The English side's No 3 – that much is certainly totally established – followed his first-innings hundred by adding a further 90 in the second, and the most impressive was less about the quantity of scored runs but the manner in which they were made. Periodically the player looked commanding, smashing a twelve boundaries and a pair of maximums, connecting with the ball beautifully but with aggressive purpose.
This was just a practice match against a England Lions team that employed exactly 11 bowlers across a match held in front of a small group of spectators in a local ground, but it was nevertheless extremely impressive. For the record, England, chasing of 202 after the Lions closed their second innings on 251 for six, won by five wickets in hand when Smith sped the team past the winning target with a flurry of boundaries.

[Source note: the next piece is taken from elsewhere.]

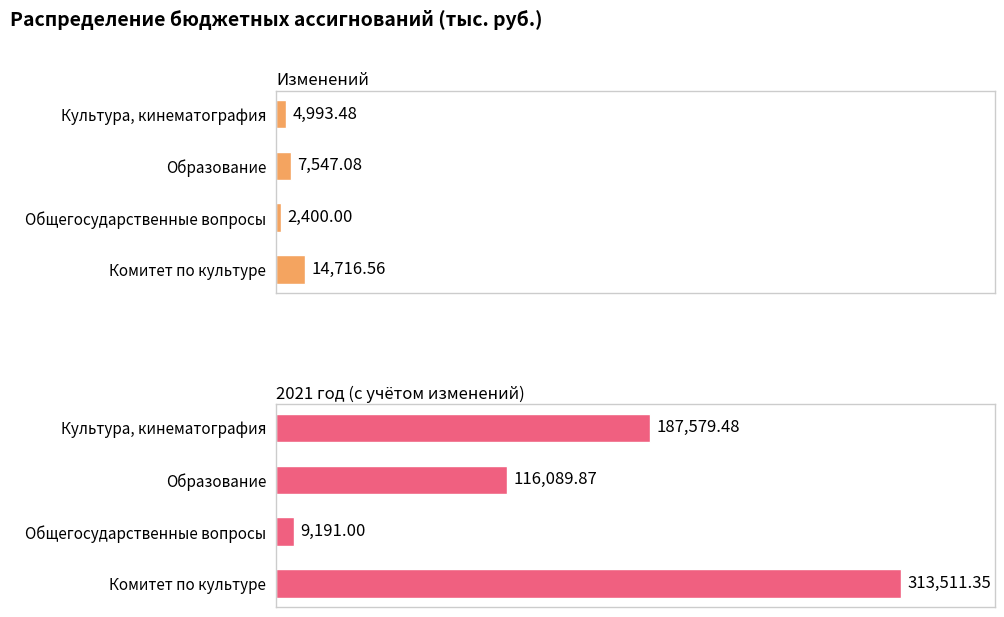

How many bars are there in each group?

2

Crawley and Ben Duckett, the remaining big first-innings performers, both fell short in the follow-up, while Root added additional runs – 31 on this occasion – but was far from more dominant, prior to being puzzled and duly dismissed by Will Jacks. Brook met an identical end soon afterwards.
Bashir – who concluded the game having bowled 12 overs for both teams – will have encountered part of the strokes he faced quite aggressive. His opening six overs versus the Lions conceded 56, with McKinney taking advantage to pitching that if not completely poor was definitely far from intimidating.

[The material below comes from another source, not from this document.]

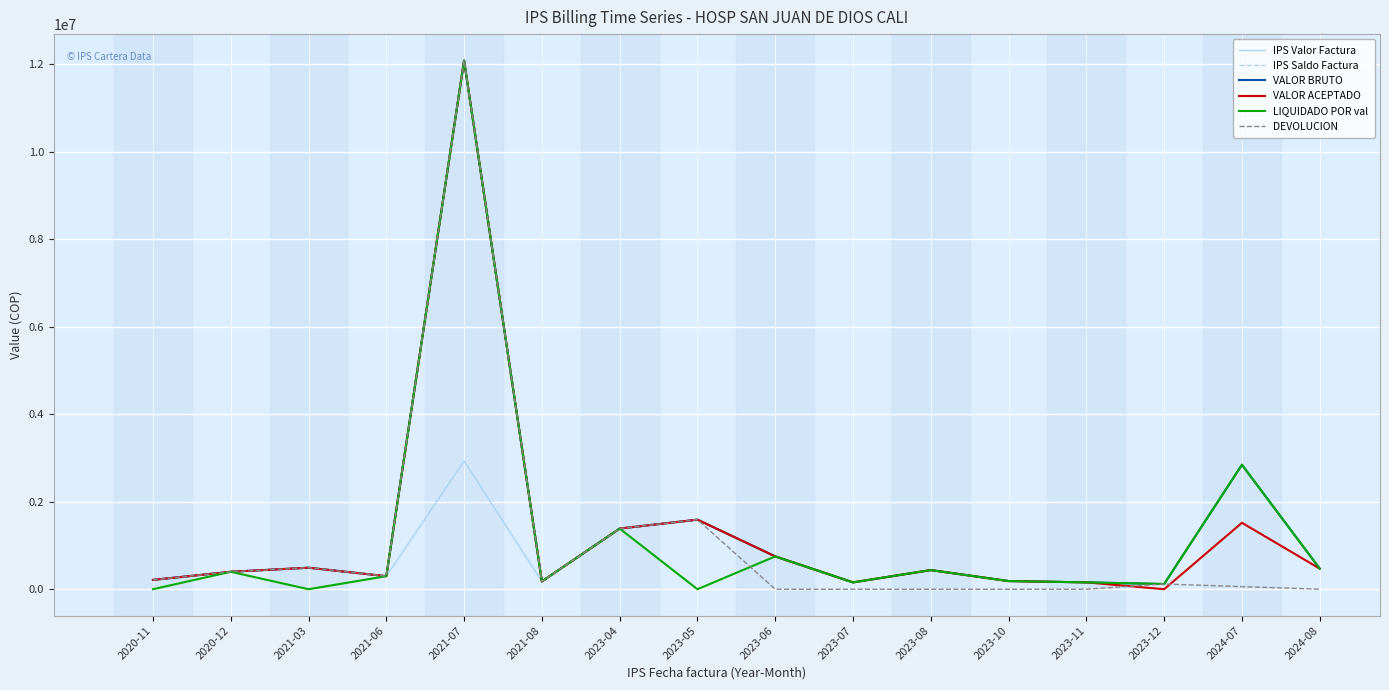

Does the chart have visible grid lines?

Yes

After the sixth over of those overs, the English side's three other pitchers had allowed nearly exactly the identical amount of points – 57 – from 15, though the bowler turned a somewhat less giving as time passed, conceding 27 from his remaining six. He claimed one dismissal, holding a smart, low-down snare, falling to his right, to finish Jacob Bethell's knock for 70, facing 80 deliveries.
Bethell, redeeming managing merely three in the initial innings, was one of a trio of half-centurions in the Lions' top order. Ben McKinney's performances from opener were more reliable than the scores of their No 3: he scored 66 in their first batting effort and went two better in their second, using 61 deliveries over his half-century, with five and a couple six-hit shots, each from Bashir's bowling. Bethell made 68 then a poor shot to Ben Stokes at cover, who made a stooping grab at shin level.
Jordan Cox exhibited comparable reliability, and backed up his first-innings 53 with a further 57, at slightly more than a scoring rate of one. He played several remarkably beautiful hits en route, such as a drive down the ground and a pull shot against consecutive Carse deliveries to achieve his 50 runs.
Following his absence from the initial day of this fixture with a stomach issue and made just the most minor of contributions to the follow-up, Brydon Carse pitched brilliantly when eventually provided the opportunity, with Ben McKinney and Cox part of his three scalps.